Every line with the string "that" should be copied from the data.
·····
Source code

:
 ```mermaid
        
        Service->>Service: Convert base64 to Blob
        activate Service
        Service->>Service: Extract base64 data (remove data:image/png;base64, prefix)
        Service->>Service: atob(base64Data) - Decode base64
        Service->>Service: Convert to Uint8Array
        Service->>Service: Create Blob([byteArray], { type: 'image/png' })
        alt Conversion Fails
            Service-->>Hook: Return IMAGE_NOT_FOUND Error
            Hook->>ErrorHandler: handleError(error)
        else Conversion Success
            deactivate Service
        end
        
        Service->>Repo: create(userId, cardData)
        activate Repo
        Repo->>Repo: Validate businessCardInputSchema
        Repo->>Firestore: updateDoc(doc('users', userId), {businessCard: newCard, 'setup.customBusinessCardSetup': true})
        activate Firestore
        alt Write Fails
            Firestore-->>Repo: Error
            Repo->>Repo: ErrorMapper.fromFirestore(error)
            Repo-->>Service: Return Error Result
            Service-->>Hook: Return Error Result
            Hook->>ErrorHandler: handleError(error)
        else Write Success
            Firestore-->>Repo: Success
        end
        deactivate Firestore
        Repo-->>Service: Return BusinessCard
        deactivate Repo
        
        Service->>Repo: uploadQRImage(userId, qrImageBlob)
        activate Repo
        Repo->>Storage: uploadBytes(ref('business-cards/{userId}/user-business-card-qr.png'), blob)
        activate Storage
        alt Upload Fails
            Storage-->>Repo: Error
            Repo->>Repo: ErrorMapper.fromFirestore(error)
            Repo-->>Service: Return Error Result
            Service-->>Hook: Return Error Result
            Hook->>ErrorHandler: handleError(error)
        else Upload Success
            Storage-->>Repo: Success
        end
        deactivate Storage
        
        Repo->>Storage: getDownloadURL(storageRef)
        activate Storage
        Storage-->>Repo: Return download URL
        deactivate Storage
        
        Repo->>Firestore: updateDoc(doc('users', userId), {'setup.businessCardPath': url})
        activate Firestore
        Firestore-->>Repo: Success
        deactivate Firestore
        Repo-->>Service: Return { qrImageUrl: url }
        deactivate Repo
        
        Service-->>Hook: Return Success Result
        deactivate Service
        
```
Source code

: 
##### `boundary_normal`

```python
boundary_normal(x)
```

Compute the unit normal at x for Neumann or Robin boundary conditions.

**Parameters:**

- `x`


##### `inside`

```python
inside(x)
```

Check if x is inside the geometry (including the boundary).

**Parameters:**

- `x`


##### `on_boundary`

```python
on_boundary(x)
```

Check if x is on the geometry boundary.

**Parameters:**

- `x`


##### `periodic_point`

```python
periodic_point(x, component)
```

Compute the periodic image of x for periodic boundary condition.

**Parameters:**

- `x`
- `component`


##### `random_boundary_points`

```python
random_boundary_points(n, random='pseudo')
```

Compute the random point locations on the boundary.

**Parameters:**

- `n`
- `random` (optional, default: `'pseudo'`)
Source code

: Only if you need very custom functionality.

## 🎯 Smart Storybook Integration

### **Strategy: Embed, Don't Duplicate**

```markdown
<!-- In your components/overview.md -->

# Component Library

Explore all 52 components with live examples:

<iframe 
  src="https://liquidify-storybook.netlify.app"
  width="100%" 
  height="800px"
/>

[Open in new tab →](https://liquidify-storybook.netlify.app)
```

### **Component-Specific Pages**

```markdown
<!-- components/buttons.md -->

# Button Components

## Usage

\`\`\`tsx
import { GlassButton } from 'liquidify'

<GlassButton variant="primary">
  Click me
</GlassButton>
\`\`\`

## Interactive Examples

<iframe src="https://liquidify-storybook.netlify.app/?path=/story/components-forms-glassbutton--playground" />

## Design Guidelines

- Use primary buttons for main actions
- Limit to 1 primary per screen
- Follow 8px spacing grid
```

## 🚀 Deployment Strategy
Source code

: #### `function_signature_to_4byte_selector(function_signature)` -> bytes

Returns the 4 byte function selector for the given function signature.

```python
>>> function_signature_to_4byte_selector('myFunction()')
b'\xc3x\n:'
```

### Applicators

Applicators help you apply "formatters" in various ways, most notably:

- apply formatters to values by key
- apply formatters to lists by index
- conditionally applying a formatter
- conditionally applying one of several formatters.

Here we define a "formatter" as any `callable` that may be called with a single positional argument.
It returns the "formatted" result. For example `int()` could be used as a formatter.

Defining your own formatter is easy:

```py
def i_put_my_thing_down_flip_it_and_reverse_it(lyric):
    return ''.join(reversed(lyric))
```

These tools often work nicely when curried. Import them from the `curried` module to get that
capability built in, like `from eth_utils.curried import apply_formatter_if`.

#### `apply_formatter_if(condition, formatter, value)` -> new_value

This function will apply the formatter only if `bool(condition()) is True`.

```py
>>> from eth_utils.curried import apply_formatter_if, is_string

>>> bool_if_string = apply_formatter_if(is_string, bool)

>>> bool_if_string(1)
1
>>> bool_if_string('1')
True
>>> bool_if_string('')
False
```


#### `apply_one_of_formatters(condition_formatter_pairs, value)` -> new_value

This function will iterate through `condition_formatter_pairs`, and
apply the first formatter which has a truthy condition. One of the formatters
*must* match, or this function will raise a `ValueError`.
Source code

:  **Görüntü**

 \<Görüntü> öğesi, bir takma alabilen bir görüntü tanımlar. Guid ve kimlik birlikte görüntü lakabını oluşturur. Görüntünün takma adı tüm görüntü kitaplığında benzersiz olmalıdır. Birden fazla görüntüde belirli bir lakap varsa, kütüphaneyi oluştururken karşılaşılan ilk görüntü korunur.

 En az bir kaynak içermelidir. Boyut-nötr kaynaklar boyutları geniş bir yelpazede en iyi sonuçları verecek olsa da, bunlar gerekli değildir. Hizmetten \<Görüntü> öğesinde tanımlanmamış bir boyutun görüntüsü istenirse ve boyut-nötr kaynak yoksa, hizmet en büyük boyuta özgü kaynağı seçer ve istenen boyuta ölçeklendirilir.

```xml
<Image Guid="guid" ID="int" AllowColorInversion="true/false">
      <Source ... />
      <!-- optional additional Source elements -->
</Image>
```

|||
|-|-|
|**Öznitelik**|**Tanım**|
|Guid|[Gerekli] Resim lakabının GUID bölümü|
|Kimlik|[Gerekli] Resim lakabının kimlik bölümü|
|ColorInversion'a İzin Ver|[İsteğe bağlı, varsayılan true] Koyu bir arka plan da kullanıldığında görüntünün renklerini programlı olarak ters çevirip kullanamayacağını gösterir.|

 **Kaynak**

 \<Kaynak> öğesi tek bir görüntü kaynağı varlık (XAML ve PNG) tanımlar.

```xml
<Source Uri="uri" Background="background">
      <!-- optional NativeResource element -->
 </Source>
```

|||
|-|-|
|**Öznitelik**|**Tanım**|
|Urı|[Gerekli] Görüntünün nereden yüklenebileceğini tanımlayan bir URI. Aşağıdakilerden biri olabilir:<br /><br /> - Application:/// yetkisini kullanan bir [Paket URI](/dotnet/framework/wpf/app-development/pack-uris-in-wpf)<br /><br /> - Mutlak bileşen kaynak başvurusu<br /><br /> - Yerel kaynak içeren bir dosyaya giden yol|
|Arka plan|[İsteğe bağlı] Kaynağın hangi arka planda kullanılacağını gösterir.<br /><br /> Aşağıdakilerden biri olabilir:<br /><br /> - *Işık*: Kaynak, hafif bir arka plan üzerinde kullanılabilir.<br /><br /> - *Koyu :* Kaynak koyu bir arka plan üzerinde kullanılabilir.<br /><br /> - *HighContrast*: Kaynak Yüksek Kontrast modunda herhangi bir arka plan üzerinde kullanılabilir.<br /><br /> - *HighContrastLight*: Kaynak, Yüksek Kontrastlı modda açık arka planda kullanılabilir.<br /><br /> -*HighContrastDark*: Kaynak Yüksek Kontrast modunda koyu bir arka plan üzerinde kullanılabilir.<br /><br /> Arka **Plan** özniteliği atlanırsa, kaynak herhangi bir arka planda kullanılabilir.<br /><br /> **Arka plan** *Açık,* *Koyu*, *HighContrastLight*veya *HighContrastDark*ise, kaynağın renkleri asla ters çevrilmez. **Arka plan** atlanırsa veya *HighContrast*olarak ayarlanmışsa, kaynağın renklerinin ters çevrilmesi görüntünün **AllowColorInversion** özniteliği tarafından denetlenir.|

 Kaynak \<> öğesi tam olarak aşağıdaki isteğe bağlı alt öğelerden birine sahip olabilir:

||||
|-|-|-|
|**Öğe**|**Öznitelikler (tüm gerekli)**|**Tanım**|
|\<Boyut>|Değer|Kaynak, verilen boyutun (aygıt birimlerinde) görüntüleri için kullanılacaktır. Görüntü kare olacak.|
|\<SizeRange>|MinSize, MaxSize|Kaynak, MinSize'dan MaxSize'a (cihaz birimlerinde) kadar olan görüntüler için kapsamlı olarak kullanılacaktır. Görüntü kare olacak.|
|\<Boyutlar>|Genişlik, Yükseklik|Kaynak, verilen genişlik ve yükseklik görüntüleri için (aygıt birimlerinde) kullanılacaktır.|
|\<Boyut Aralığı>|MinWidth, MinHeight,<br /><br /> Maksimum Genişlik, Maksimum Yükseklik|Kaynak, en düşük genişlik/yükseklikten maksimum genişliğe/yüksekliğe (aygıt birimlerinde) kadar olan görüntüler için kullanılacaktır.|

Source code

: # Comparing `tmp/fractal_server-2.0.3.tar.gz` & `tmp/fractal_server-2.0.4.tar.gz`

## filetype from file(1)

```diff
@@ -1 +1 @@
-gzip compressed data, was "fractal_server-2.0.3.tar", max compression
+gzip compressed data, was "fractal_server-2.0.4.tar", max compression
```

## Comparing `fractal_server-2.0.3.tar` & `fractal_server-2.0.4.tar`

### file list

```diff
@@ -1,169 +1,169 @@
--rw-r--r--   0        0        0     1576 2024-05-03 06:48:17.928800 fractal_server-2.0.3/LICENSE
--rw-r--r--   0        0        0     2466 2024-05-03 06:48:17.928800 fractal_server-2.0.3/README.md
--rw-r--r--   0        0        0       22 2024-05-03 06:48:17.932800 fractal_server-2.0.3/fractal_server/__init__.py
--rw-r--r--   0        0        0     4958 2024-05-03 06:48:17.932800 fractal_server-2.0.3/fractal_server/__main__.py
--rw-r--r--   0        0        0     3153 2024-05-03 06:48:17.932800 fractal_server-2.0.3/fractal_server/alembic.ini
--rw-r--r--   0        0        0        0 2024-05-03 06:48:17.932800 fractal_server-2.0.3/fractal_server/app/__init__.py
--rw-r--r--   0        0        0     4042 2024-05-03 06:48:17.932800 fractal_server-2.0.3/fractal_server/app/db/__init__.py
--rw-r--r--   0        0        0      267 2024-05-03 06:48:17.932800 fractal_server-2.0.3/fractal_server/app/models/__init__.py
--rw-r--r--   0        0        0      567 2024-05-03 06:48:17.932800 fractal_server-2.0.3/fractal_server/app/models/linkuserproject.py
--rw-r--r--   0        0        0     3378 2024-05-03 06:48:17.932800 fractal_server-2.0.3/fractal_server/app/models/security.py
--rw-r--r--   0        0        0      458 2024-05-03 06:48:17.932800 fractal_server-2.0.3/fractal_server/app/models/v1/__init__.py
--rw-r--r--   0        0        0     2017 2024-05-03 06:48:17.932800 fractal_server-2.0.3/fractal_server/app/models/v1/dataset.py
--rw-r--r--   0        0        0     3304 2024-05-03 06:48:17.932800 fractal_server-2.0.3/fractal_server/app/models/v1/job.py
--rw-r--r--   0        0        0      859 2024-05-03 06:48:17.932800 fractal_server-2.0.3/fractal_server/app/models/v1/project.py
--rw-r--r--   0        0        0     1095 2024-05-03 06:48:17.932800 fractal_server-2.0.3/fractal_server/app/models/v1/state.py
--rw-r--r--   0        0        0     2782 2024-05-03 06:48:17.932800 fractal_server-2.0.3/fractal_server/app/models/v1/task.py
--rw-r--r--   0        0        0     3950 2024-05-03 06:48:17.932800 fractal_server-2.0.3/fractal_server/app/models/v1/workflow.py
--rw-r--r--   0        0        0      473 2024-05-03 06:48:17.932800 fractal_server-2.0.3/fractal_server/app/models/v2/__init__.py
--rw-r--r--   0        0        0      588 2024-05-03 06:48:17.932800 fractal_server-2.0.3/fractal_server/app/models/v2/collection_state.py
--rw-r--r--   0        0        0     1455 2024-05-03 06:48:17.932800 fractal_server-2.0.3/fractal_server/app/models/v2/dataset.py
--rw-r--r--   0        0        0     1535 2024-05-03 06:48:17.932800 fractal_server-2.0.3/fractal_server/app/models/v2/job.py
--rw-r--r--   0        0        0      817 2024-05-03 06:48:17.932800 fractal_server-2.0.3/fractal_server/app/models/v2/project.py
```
·····
:: RESPONSE AREA ::
Here we define a "formatter" as any `callable` that may be called with a single positional argument.
These tools often work nicely when curried. Import them from the `curried` module to get that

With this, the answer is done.